Text for analysis:
+-------+

The most advanced scientific maritime vessel in the world will make its maiden voyage to Antarctica next year

Advancing polar research capabilities

KONGSBERG’s integrated Full Picture solutions are exemplified by the state-of-the-art polar research vessel, the RRS Sir David Attenborough, which will help scientists to address the environmental challenges of the future

    Senior Manager PR & Communications

One of the world’s most advanced polar research ships, the RRS Sir David Attenborough, is already impressing the British Antarctic Survey (BAS) during her operational and scientific equipment trials around the Irish Sea.

Commissioned by the Natural Environment Research Council (NERC), built by Cammell Laird of Birkenhead, England, and operated by BAS, this new £200 million (NOK 2.4 billion) investment will transform research in the polar regions.

During the early trials, BAS is testing anchoring, manoeuvring, dynamic positioning, and helideck landing. KONGSBERG designer Erik Leenders, explains: “The vessel has shown good seakeeping during bad weather in the Irish Sea. For the BAS scientists, it will be easier to perform CTD operations and, of course, living on board will be more comfortable. They also have much better space to handle science equipment.”

“This magnificent ship will take UK scientists deep into the heart of the ice-covered polar seas. With state-of-the-art technology they will investigate the dramatic changes in the polar oceans. As we seek to find answers to the current climate crisis, this ship will take us to the ends of the Earth to seek answers and to help us understand our future world.” Professor Dame Jane Francis Director British Antarctic Survey

Next year the ship will undertake ice trials in the Baltic and Arctic and, in November 2021, it will make its maiden voyage to Antarctica.

KONGSBERG’s integrated systems are central to the vessel’s position as one of the most advanced research vessels ever built. The vessel’s sophisticated, cost-effective solutions include an energy management system, cutting-edge sensors and remotely-operated robotic technologies which come under the company’s Full Picture scope of delivery.

BAS’s missions will take RRS Sir David Attenborough to the most remote areas with the most extreme conditions. However, KONGSBERG technology will enable safe navigation and control, as well as capture of the data that scientists need to address the environmental challenges we will face in the future.

The Full Picture for research vessels

The integration includes the ship design and all its solutions, ranging from propulsion systems, engines, deck machinery, automation, bridge, control systems, energy, sensors and robotics. And the innovative KONGSBERG design team has been successful in developing a new generation of vessels with a very low underwater noise signature.

+-------+

Entries provided:
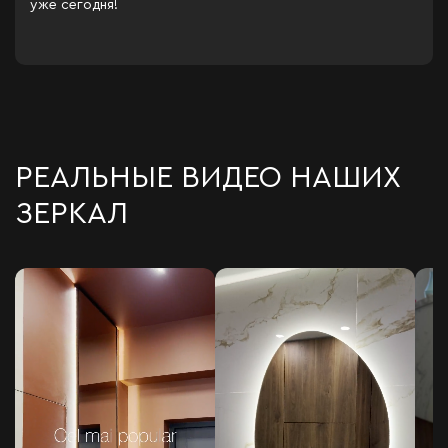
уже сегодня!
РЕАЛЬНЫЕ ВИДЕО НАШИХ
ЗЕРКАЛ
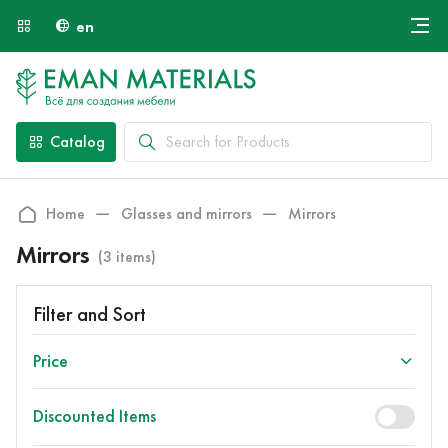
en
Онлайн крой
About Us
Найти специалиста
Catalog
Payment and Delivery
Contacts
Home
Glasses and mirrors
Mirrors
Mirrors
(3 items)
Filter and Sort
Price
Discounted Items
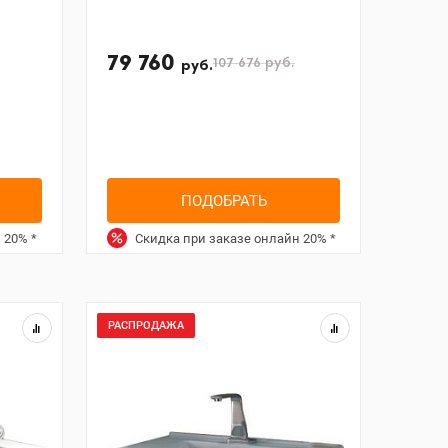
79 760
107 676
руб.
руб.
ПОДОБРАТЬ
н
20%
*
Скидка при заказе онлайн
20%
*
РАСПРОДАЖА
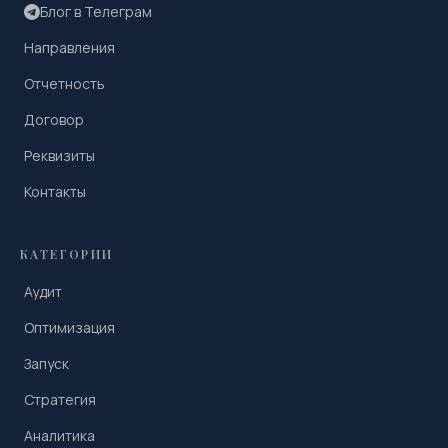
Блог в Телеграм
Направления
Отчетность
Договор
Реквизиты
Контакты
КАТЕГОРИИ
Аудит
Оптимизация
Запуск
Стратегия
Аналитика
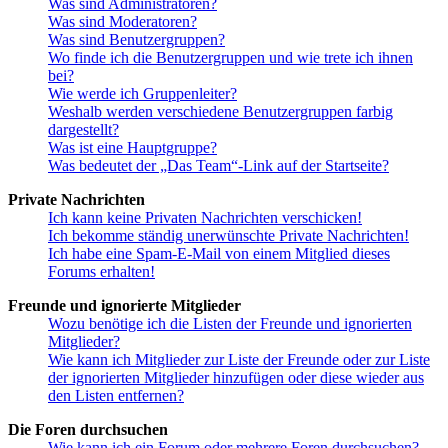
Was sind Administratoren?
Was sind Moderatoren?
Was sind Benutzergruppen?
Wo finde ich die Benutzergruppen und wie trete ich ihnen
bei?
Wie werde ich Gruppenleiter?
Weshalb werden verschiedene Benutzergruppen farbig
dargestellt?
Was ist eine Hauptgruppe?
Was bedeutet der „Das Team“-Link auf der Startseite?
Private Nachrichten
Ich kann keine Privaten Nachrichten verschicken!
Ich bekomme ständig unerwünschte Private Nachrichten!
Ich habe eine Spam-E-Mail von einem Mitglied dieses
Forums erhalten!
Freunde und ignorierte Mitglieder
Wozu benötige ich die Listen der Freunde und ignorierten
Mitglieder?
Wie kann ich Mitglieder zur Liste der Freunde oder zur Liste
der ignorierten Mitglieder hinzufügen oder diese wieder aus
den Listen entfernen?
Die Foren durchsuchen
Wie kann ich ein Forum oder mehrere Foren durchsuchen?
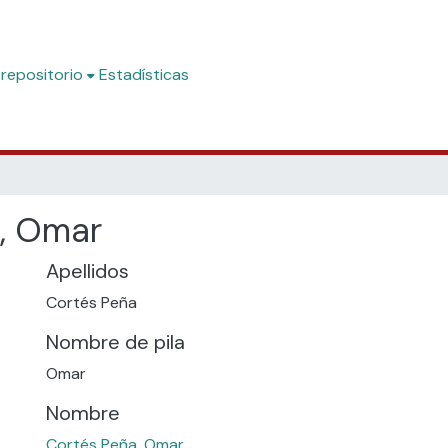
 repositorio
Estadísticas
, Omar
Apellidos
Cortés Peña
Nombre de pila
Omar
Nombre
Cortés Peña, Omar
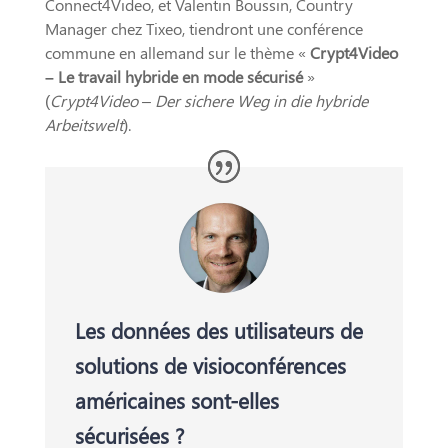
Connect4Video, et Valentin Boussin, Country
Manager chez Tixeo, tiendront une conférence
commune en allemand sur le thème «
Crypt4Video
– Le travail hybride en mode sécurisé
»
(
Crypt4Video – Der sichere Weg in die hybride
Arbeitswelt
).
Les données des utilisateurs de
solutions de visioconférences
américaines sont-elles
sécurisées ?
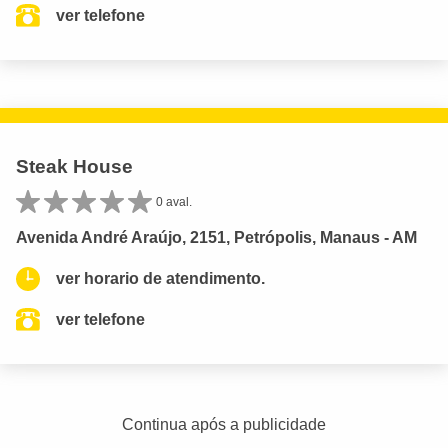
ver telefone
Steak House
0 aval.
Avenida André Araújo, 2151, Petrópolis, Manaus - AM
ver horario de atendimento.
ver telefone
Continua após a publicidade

+-------+

Required work:
- A) Which activities does the article on the polar research vessel say BAS is testing during the early trials?
- B) Do these statements agree with the article on the polar research vessel? (i) The ship was built by Cammell Laird of Birkenhead, England. (ii) The maiden voyage to Antarctica is set for November 2021. (iii) The vessel is a £300 million investment. Answer yes or no for each and quote the deciding words.
- C) Reproduce the passage of the article on the polar research vessel that starts with "Senior Manager PR" and goes on through "the polar regions.".
Work only from the article about the polar research vessel, not from the data.

Responses per task:
- A) Anchoring, manoeuvring, dynamic positioning, and helideck landing.

- B)
(i) Yes: "built by Cammell Laird of Birkenhead, England"
(ii) Yes: "in November 2021, it will make its maiden voyage to Antarctica"
(iii) No: "this new £200 million (NOK 2.4 billion) investment"

- C)
Senior Manager PR & Communications

One of the world’s most advanced polar research ships, the RRS Sir David Attenborough, is already impressing the British Antarctic Survey (BAS) during her operational and scientific equipment trials around the Irish Sea.

Commissioned by the Natural Environment Research Council (NERC), built by Cammell Laird of Birkenhead, England, and operated by BAS, this new £200 million (NOK 2.4 billion) investment will transform research in the polar regions.